Still, in this day and age of computing, this feels like blindly trusting the navigation system in a car which has not been updated in the last 5 years. You will reach your destination 99% of the time and be fine, but 1% of the time things will go horribly wrong.

skullux · January 31, 2018, 2:43pm

oO.o:

In that github thread, the drive that’s pulled actually kills a zvol, and it makes more sense to hang the system in that case so that the admin can try to scrap together whatever data is there (in ARC for instance).

I don’t think it’s supposed to behave that way if a drive is pulled from a redundant array. I tested this on FreeNAS a while back. I was able to crash services by pulling random drives, but not ZFS, and the system wouldn’t hang. I believe the service crashes were due to non-redundant swap partitions on the raidz drives. After I disabled swap, I wasn’t able to crash services by pulling drives. That said, my testing wasn’t exhaustive (I didn’t have time to pull drives all day).

So maybe it’s a bug or compatibility issue with ZFS on Linux? Is it possible to pop in a FreeNAS USB and see if you experience the same issue in FreeBSD?

Tried importing the pool readonly with a live FreeNAS 11. ZFS on FreeNAS actually catches the error, amazing!

When issuing a ‘zpool clear’ after the drive was pulled, it does not blindly trust the last status update like zol, but actually checks if the vdev is accessible.

This check fails, of course, and returns errors to the console like you would expect.
After that the vdev shows up as removed in ‘zpool status’.

So it looks like the issue can be narrowed down to the particular implementation of zfsonlinux.

You mean ‘zpool detach’ and ‘zpool attach’? Yep, this works fine. Though, that is a different use case.

oO.o · January 31, 2018, 3:59pm

Glad you got to the bottom of it!

If you open a ticket with ZOL on Github (I think you should FWIW), could you link it here so we can track progress?

magicthighs · January 31, 2018, 4:02pm

No, I meant by using the command eject, as in eject /dev/sdg.

Glad you got it sorted, btw!

Edit: Another way to safely remove a device would be with echo 1 > /sys/block/sdg/device/delete

Levitance · January 31, 2018, 4:23pm

To me this sounds like the HBA isn’t giving proper updates to the OS. And…

Given your experience here, I would suspect it’s how the driver in Linux handles your HBA. Where the driver in FreeBSD is properly handling the hot removal of a device, Linux is not.

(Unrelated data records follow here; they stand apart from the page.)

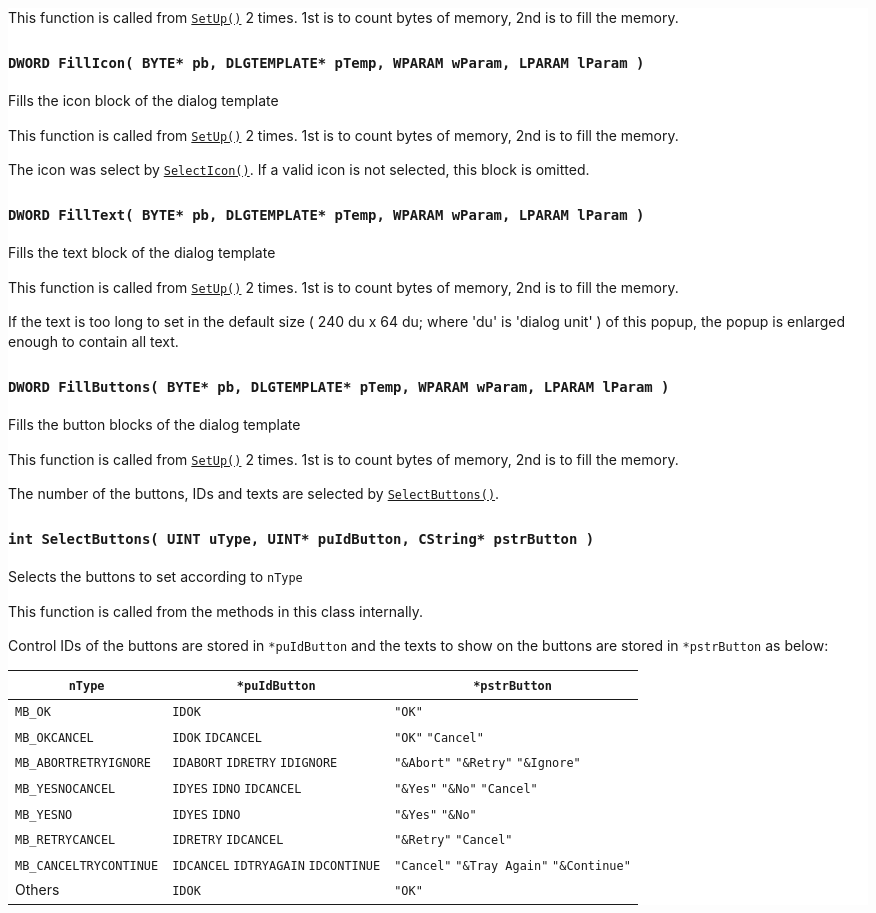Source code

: This function is called from [`SetUp()`](#void-setup-wparam-wparam-lparam-lparam-) 2 times.
1st is to count bytes of memory, 2nd is to fill the memory.


### `DWORD FillIcon( BYTE* pb, DLGTEMPLATE* pTemp, WPARAM wParam, LPARAM lParam )`

Fills the icon block of the dialog template

This function is called from [`SetUp()`](#void-setup-wparam-wparam-lparam-lparam-) 2 times.
1st is to count bytes of memory, 2nd is to fill the memory.

The icon was select by [`SelectIcon()`](#lpwstr-selecticon-uint-uicon-).
If a valid icon is not selected, this block is omitted.


### `DWORD FillText( BYTE* pb, DLGTEMPLATE* pTemp, WPARAM wParam, LPARAM lParam )`

Fills the text block of the dialog template

This function is called from [`SetUp()`](#void-setup-wparam-wparam-lparam-lparam-) 2 times.
1st is to count bytes of memory, 2nd is to fill the memory.

If the text is too long to set in the default size ( 240 du x 64 du; where 'du' is 'dialog unit' ) of this popup,
the popup is enlarged enough to contain all text.


### `DWORD FillButtons( BYTE* pb, DLGTEMPLATE* pTemp, WPARAM wParam, LPARAM lParam )`

Fills the button blocks of the dialog template

This function is called from [`SetUp()`](#void-setup-wparam-wparam-lparam-lparam-) 2 times.
1st is to count bytes of memory, 2nd is to fill the memory.

The number of the buttons, IDs and texts are selected by
[`SelectButtons()`](#int-selectbuttons-uint-utype-uint-puidbutton-cstring-pstrbutton-).


### `int SelectButtons( UINT uType, UINT* puIdButton, CString* pstrButton )`

Selects the buttons to set according to `nType`

This function is called from the methods in this class internally.

Control IDs of the buttons are stored in `*puIdButton` and
the texts to show on the buttons are stored in `*pstrButton` as below:

| `nType`		| `*puIdButton`					| `*pstrButton`				|
| ---			| ---						| ---					|
| `MB_OK`		| `IDOK`					| `"OK"`				|
| `MB_OKCANCEL`		| `IDOK` `IDCANCEL`				| `"OK"` `"Cancel"`			|
| `MB_ABORTRETRYIGNORE`	| `IDABORT` `IDRETRY` `IDIGNORE`		| `"&Abort"` `"&Retry"` `"&Ignore"`	|
| `MB_YESNOCANCEL`	| `IDYES` `IDNO` `IDCANCEL`			| `"&Yes"` `"&No"` `"Cancel"`		|
| `MB_YESNO`		| `IDYES` `IDNO`				| `"&Yes"` `"&No"`			|
| `MB_RETRYCANCEL`	| `IDRETRY` `IDCANCEL`				| `"&Retry"` `"Cancel"`			|
| `MB_CANCELTRYCONTINUE`| `IDCANCEL` `IDTRYAGAIN` `IDCONTINUE`		| `"Cancel"` `"&Tray Again"` `"&Continue"`|
| Others		| `IDOK`					| `"OK"`		|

I only suggest this because having ZFS go 10 minutes without realizing a disk doesn’t exist anymore is a completely foreign experience to me. Not that I’m the end all be all of ZoL experience, but I have worked on several different machines, and have dealt with failed disks or just straight up replacing working disks for a larger pool. ZFS has always known when the disk goes away.

oO.o · January 31, 2018, 4:35pm

Does MD immediately detect the removed drive?

Also, any firmware updates available for your HBA? OEM drivers?

skullux · February 2, 2018, 8:47am

Ah I see. ‘eject’ did not work: “non hot-pluggable device”.

But ‘echo 1 > /sys/block/sdg/device/delete’ worked fine and did a clean eject that the zpool could handle. Even when performing a ‘zpool scub’ zfs did not hang and worked as expected.

So another sign pointing to the raid controller and driver not properly communicating a hard remove of the drive.

MD behaved like ZFS, as in only noticing the drive was missing when the next io was issued, and not right away when the drive was removed.

So I went onto the firmware update odyssey of HPE servers.

There was actually an available update for the P440ar, from 4.42 to 6.06. Release notes gave no hint about something like hardware failure communication. Performed the update anyways, behavior did not change. ZFS still hangs in the described scenario.

When browsing the abomination called “Hewlett Packard Enterprise Support Center” I also noticed a “CRITICAL” firmware update for the drives we use in the zpool.
Release notes again kinda worthless, but might as well try it.

Though, when in HBA mode firmware updates to drives can only performed in “offline” mode, meaning having to boot the “Service Pack for Proliant” ISO and performing the update from there.

Well, we did that. Instructions again kinda meh, but finally got it working after a few hours. Though, the SPP also updated the firmware of the UEFI, NICs and iLo and some other crap.

Guess what, now the ZFS hot removal works as expected, no hanging zfs module, even when running ‘zfs scrub’ directly after!!!

Sadly, now I cant exactly pinpoint which of the firmware updates actually fixed it, either UEFI, drives, others or any combination of those. In retrospect it would have been possible to the firmware updates one by one. Luckily, we are going to install a second system with identical hardware configuration later on, so I will have a chance at figuring it out completely.

Still super weird that FreeNAS could seemingly handle the misbehaving firmware in the driver, whereas CentOS could not.

Oh, almost forgot, now 2 of the drives’ fault indicator led is permanently lit amber, meaning “complete drive failure”. The drives work fine, SMART says they are fine, the P440ar says they are fine, the iLo says they are fine, ZFS says they are fine, just the drives them selves think they are dead.

GG HP, going to open a support case now.

EDIT: second installation with identical hardware never had the hanging issue. Why, I have no idea.

exporting and importing the zpool cleared the drives’ fault led. Apparently zfs can directly talk to the drives’ controller and convince it that it is dead.

tl;dr when in doubt, always update all the firmwares.

oO.o · February 2, 2018, 4:41pm